Studios will spend more than $1 billion alone next year to make and market “Pirates of the Caribbean: At World’s End,” “Spider-Man 3” and “Shrek 3.”

Costs have soared so much that even some big box-office performers aren’t bottom-line hits for studios.

This summer’s “Mission: Impossible III” grossed nearly $400 million worldwide, earning star Tom Cruise some $80 million. But the film’s backer, Paramount Pictures, will only break even given the movie’s high production and marketing costs.

One reason budgets rise so much is that producers crank up the special effects, under pressure to create a spectacle that outdoes the earlier films.

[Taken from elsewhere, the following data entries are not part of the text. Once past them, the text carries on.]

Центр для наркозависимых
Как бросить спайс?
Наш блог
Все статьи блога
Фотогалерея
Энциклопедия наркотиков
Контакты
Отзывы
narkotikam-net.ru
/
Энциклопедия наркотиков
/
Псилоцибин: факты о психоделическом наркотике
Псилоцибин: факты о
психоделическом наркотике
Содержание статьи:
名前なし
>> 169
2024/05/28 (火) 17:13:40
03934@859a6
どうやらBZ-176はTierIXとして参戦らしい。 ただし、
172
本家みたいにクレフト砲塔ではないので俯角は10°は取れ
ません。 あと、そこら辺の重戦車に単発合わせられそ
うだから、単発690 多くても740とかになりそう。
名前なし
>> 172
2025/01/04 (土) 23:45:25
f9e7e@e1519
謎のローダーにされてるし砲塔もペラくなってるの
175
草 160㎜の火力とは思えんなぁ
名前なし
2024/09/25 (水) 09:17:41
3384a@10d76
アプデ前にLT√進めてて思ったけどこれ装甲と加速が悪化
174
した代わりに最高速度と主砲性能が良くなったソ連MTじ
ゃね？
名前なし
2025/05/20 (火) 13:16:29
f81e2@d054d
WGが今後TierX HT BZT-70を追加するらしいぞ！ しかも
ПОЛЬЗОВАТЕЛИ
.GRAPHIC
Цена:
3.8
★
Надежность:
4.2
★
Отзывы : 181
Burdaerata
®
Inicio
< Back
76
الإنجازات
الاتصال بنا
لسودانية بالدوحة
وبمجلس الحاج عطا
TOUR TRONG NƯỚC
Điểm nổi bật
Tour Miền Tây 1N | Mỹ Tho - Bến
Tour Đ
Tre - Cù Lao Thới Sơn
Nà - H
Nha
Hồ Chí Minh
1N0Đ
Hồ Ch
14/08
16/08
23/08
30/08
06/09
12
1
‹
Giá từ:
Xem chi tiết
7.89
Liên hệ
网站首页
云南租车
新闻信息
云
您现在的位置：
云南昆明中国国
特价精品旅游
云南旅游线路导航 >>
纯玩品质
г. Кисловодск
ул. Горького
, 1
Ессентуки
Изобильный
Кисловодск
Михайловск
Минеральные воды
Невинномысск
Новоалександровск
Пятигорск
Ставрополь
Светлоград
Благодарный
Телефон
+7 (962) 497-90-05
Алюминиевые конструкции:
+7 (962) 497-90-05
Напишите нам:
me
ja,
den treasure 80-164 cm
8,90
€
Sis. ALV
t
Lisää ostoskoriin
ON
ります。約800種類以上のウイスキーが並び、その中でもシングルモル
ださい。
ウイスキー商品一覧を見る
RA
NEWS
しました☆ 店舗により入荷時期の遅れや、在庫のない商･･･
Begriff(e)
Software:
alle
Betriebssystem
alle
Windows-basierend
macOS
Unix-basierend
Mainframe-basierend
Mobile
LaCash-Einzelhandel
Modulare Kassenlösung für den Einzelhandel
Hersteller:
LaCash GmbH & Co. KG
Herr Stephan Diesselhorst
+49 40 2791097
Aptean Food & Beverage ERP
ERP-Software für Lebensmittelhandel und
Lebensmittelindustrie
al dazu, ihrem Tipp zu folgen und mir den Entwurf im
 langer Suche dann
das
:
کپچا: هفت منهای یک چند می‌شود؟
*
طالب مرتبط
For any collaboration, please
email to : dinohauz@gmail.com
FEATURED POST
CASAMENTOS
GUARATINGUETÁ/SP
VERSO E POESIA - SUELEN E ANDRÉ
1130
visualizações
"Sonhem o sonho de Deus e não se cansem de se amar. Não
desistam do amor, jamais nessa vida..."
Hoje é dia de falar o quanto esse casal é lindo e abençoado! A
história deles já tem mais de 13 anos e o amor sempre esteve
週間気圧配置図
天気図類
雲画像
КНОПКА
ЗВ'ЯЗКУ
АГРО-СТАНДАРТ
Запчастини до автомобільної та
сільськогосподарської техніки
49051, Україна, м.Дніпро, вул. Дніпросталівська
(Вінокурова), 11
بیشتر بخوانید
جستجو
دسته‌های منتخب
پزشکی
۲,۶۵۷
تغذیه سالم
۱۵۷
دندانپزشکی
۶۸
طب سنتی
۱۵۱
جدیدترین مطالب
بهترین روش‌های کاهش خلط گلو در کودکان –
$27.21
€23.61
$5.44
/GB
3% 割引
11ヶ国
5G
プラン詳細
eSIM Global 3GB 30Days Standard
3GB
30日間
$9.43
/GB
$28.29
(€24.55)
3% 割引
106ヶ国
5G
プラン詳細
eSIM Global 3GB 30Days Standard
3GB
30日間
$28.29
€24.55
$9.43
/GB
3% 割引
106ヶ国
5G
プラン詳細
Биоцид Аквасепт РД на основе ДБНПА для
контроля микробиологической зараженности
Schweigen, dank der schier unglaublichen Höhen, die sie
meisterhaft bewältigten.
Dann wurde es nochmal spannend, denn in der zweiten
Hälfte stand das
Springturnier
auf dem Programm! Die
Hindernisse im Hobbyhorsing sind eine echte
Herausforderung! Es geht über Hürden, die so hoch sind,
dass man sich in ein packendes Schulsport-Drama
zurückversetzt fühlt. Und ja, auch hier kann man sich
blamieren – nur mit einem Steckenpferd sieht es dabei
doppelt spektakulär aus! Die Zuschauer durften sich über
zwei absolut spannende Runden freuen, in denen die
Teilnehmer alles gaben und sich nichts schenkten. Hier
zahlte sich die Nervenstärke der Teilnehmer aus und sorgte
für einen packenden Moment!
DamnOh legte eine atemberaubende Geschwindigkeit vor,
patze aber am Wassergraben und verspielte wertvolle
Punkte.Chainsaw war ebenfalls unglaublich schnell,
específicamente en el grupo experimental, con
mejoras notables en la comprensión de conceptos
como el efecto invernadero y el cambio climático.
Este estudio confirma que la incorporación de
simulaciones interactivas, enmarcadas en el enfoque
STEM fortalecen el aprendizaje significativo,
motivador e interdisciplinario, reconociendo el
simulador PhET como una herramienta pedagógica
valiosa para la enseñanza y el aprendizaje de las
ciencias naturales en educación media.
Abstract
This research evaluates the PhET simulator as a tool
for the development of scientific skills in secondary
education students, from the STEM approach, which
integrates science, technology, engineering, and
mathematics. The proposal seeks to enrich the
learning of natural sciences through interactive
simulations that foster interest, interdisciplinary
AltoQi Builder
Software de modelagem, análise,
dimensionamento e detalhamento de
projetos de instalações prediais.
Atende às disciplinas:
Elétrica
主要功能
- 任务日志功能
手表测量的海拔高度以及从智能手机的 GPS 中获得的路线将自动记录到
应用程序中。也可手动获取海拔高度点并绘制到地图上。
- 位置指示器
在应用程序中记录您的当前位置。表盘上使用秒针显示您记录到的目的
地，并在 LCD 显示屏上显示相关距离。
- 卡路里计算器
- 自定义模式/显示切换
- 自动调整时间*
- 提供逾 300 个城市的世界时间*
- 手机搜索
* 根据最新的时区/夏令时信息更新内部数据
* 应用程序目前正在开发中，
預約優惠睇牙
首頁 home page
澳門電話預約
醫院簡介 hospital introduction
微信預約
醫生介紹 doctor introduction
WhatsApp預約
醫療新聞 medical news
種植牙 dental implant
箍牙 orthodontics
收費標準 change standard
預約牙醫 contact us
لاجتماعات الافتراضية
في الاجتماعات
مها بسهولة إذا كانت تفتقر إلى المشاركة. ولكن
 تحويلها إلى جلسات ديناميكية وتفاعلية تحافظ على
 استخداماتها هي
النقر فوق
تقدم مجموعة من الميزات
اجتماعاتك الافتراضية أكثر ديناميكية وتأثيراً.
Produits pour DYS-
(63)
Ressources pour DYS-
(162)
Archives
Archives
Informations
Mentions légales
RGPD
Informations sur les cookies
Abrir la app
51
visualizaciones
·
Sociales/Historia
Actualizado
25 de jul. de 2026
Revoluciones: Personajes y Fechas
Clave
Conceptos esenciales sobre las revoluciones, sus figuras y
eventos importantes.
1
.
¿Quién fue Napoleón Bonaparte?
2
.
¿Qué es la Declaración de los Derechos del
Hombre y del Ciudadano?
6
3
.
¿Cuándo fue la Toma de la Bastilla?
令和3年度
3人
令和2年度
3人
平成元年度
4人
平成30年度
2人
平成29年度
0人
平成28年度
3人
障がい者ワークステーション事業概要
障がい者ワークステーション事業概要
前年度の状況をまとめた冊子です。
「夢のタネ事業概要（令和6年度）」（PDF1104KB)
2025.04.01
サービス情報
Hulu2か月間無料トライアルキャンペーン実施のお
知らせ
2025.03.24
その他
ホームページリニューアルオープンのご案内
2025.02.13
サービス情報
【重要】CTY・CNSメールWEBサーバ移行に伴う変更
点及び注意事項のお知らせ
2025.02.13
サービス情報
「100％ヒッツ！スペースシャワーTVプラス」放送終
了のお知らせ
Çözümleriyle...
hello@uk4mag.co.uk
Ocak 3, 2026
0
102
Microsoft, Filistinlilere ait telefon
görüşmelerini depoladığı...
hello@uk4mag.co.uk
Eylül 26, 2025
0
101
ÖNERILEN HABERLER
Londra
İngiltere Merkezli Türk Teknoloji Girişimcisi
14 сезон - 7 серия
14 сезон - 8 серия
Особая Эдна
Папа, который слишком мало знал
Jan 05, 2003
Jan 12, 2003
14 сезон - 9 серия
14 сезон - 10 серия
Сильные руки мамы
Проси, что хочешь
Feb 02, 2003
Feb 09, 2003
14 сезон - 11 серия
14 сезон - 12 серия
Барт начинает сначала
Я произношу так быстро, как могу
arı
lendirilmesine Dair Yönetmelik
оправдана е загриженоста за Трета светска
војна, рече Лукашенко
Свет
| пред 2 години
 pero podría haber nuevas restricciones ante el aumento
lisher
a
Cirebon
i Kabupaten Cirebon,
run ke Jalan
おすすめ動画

“We always try to top ourselves and there’s a cost attached to that,” says Laura Ziskin, producer of the special effects-laden “Spider-Man” films.

Studios also usually end up paying higher salaries to keep their original stars on board. Because filmmakers are eager for them to revive their roles, stars enjoy more leverage in negotiating their paychecks.

At 17, “Harry Potter” star Daniel Radcliffe is reportedly England’s wealthiest teenager, with his paycheck steadily rising with each film to where it is now a reported $14 million.

One way to try to freshen a franchise to make it more appealing is to develop more emotional, complex and even darker sides to familiar characters.

Critics praised “Batman Begins” and the latest James Bond film, “Casino Royale,” for reinventing their characters by getting them away from the more cartoonish figures they had become.

In “Spider-Man 3,” the superhero’s alter ego, Peter Parker, confronts his darker, vengeful side when his red suit suddenly turns jet black and amps up his powers. In the next “Harry Potter,” the hero will enjoy his first on-screen kiss while continuing his evolution from outsider into a leader.

Tom Rothman, co-chairman of 20th Century Fox, says his studio is keeping the “Fantastic Four” series of Marvel adaptations fresh by introducing the Silver Surfer – the intergalactic, introspective superhero he calls “the holy grail of comic book characters.”